What to do | The material below has pictures in it. Set down only the lines from the line containing "Recommander cette ambulance" through the line containing "川区更是韩中日三国在韩的百年历史重镇，韩国", word for word, and leave the pictures behind.

Supplied material |
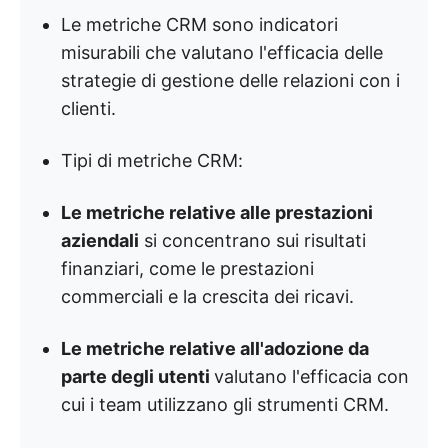
Le metriche CRM sono indicatori
misurabili che valutano l'efficacia delle
strategie di gestione delle relazioni con i
clienti.
Tipi di metriche CRM:
Le metriche relative alle prestazioni
aziendali
si concentrano sui risultati
finanziari, come le prestazioni
commerciali e la crescita dei ricavi.
Le metriche relative all'adozione da
parte degli utenti
valutano l'efficacia con
cui i team utilizzano gli strumenti CRM.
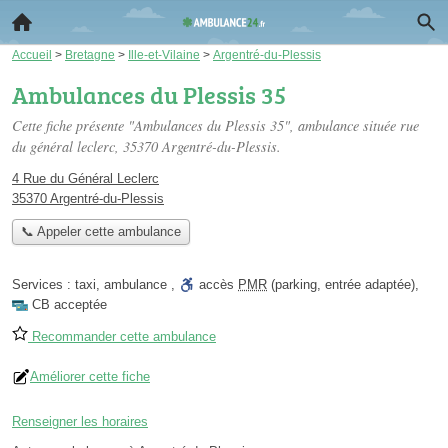
Accueil
>
Bretagne
>
Ille-et-Vilaine
>
Argentré-du-Plessis
Ambulances du Plessis 35
Cette fiche présente "Ambulances du Plessis 35", ambulance située
rue
du général leclerc
, 35370 Argentré-du-Plessis.
4 Rue du Général Leclerc
35370 Argentré-du-Plessis
📞 Appeler cette ambulance
Services :
taxi
,
ambulance
,
accès
PMR
(parking, entrée adaptée)
,
CB acceptée
Recommander cette ambulance
Améliorer cette fiche
Renseigner les horaires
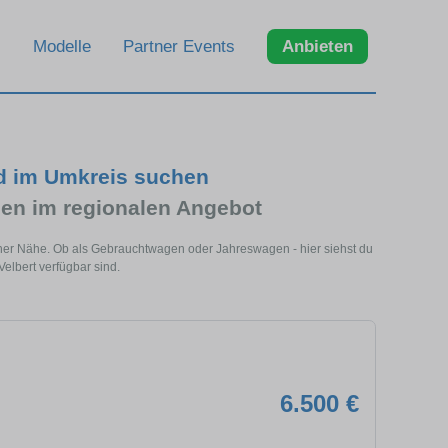
Modelle
Partner Events
Anbieten
nd im Umkreis suchen
en im regionalen Angebot
deiner Nähe. Ob als Gebrauchtwagen oder Jahreswagen - hier siehst du
Velbert verfügbar sind.
6.500 €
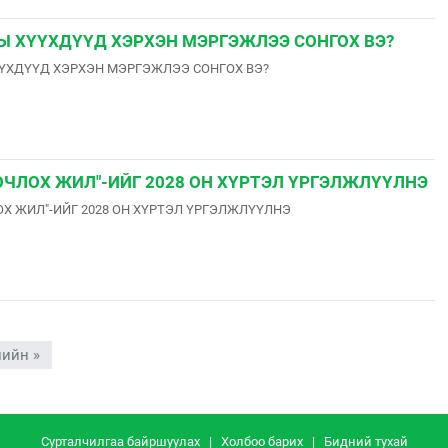
Ы ХҮҮХДҮҮД ХЭРХЭН МЭРГЭЖЛЭЭ СОНГОХ ВЭ?
ҮХДҮҮД ХЭРХЭН МЭРГЭЖЛЭЭ СОНГОХ ВЭ?
ОЧЛОХ ЖИЛ"-ИЙГ 2028 ОН ХҮРТЭЛ ҮРГЭЛЖЛҮҮЛНЭ
Х ЖИЛ"-ИЙГ 2028 ОН ХҮРТЭЛ ҮРГЭЛЖЛҮҮЛНЭ
ийн »
Сурталчилгаа байршуулах
|
Холбоо барих
|
Бидний тухай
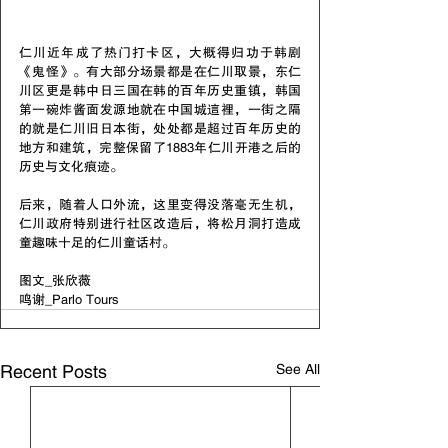
仁川近年成了热门打卡区，大概得归功于韩剧
《鬼怪》。有大部分场景都是在仁川取景，东仁
川区更是韩中日三国在韩的百年历史重镇，韩国
第一碗炸酱面发源地就在中国城這裡，一街之隔
的就是仁川旧日本街，处处都是超过百年历史的
地方和建筑，完整保留了1883年仁川开港之后的
历史与文化痕迹。
后来，随着人口外流，这里变得没落毫无生机，
仁川政府特别进行社区改造后，将松月洞打造成
童趣味十足的仁川童话村。
图文_张欣薇
鸣谢_Parlo Tours
See All
Recent Posts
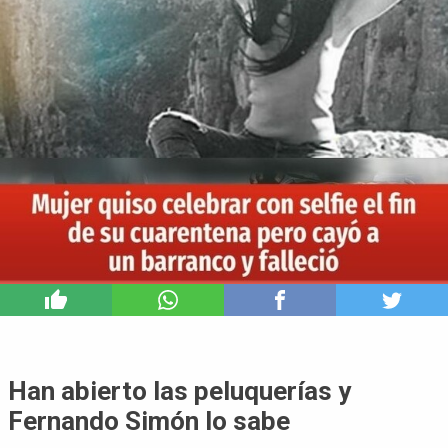
7
Han abierto las peluquerías y
Fernando Simón lo sabe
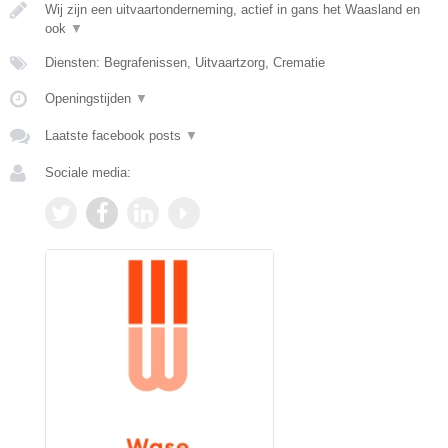
Wij zijn een uitvaartonderneming, actief in gans het Waasland en
ook
▼
Diensten: Begrafenissen, Uitvaartzorg, Crematie
Openingstijden
▼
Laatste facebook posts
▼
Sociale media:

Reply to the task |
Recommander cette ambulance
Améliorer cette fiche
Renseigner les horaires
Modelle
Partner Events
Anbieten
nd im Umkreis suchen
en im regionalen Angebot
deiner Nähe. Ob als Gebrauchtwagen oder Jahreswagen - hier siehst du
Velbert verfügbar sind.
6.500 €
Ы ХҮҮХДҮҮД ХЭРХЭН МЭРГЭЖЛЭЭ СОНГОХ ВЭ?
ҮХДҮҮД ХЭРХЭН МЭРГЭЖЛЭЭ СОНГОХ ВЭ?
ОЧЛОХ ЖИЛ"-ИЙГ 2028 ОН ХҮРТЭЛ ҮРГЭЛЖЛҮҮЛНЭ
Х ЖИЛ"-ИЙГ 2028 ОН ХҮРТЭЛ ҮРГЭЛЖЛҮҮЛНЭ
ийн »
Сурталчилгаа байршуулах
|
Холбоо барих
|
Бидний тухай
仁川近年成了热门打卡区，大概得归功于韩剧
《鬼怪》。有大部分场景都是在仁川取景，东仁
川区更是韩中日三国在韩的百年历史重镇，韩国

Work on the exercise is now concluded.